Items from a dataset:
——

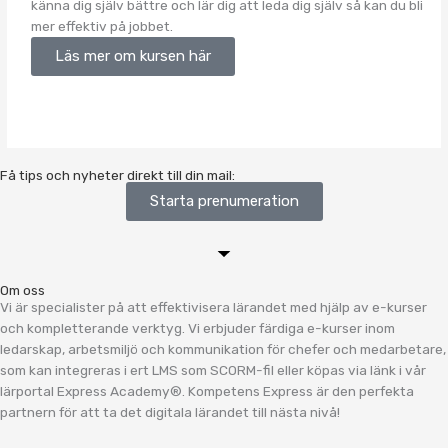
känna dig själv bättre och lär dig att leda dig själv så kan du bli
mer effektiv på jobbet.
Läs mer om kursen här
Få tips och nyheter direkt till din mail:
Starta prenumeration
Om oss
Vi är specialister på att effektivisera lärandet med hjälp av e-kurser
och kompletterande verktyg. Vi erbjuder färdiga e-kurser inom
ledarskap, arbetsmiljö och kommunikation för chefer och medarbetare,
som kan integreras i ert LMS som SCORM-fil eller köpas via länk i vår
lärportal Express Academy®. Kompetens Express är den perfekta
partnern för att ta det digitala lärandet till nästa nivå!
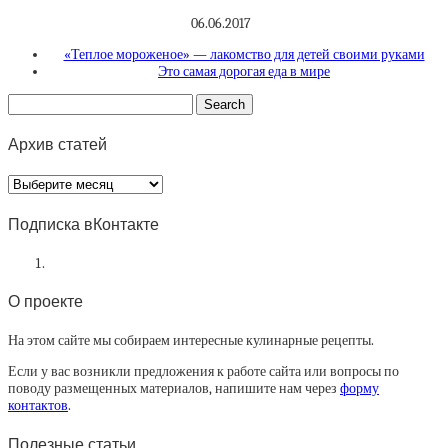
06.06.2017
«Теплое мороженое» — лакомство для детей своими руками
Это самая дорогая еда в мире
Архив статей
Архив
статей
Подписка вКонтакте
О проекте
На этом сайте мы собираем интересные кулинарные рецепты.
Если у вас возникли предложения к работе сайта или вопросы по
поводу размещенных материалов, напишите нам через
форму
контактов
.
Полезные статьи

——

### YOUR TASK
Among the lines of the records, copy out each one that contains the word "lärandet".

### TASK OUTPUT
Vi är specialister på att effektivisera lärandet med hjälp av e-kurser
partnern för att ta det digitala lärandet till nästa nivå!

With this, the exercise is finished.